Welcome to the PF. The force you push on the pedal with generates a torque, which is transferred to the rear wheel via a gear ratio. That torque on the rear wheel generates a force at the contact patch with the ground. That force accelerates you and the bicycle forward according to the classic equation:

F = m * a
force [Newtons] is equal to the total mass [kilograms] multiplied by the acceleration [meters per second squared]

The acceleration changes your velocity (increases it), and you calculate the velocity using the kinematic equations of motion. Your speed corresponds to your RPM via the gear ratio.

Hope that helps.

EDIT -- BTW, there is also a retarding force due to air resistance, rolling resistance, etc. The sum of all forces equals the m * a term.

3. Aug 6, 2009

### tomisme

thanks for your welcome and a quick reply :). Its not a bike for a lack of a better example im hitting a gear with stick, and i need to know how fast the gear will spin at the end.

4. Aug 7, 2009

5. Aug 8, 2009

### nooma

the initial tangential speed can be calculated by f= (mv2)/r

i reckon it can be anyways :)

6. Aug 8, 2009

### Staff: Mentor

That depends on how long you apply the force!

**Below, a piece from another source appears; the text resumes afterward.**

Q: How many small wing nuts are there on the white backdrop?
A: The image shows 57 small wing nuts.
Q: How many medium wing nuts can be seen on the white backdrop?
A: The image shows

Berkeman gave you the equation for acceleration - acceleration times time is speed.

Berkeman's equation was the linear form (ie, for how fast a bike will go), but angular acceleration works the same way - check out Tony's link for how it works.

7. Aug 9, 2009

### bm0p700f

You first have to now the change in momentum of the of the hammer = mv - mu

Knowing this you them now the change in momentum of the wheel = change in angular momentum. From that you can the find the final angular velocity which you can translate to a tip velocity.

The other way is to work out the change in K.E of the hammer on hitting the gear wheel and that change is the change in K.e of the wheel. Method two is easier

Maths assuming the gear is a solid disc of constant density and the hammer stops on hitting the gear wheel:
Method 2

Change in K.E of hammer = (1/2) mv^2
change in K.E of gear wheel = (1/2)Iw^2 I is the moment of inertia of the wheel.

w is the angular velocity = 2*pi/T where T is the rotation period of the wheel. f is the frequency of rotation (number of revolutions per second)
Therefore delta K.E of wheel is = (1/2)*I*w^2 = 2*I*pi^2/T^2 = 2*I*f^2*pi^2 = I*pi^2*rpm^2/1800

So;
(1/2)*m*v^2 = I*pi^2*rpm^2/1800

rpm = sqrt(900*m*v^2)/(I*pi^2)

I hope this helps and that I have not made a mistake in my algebra.

Last edited: Aug 9, 2009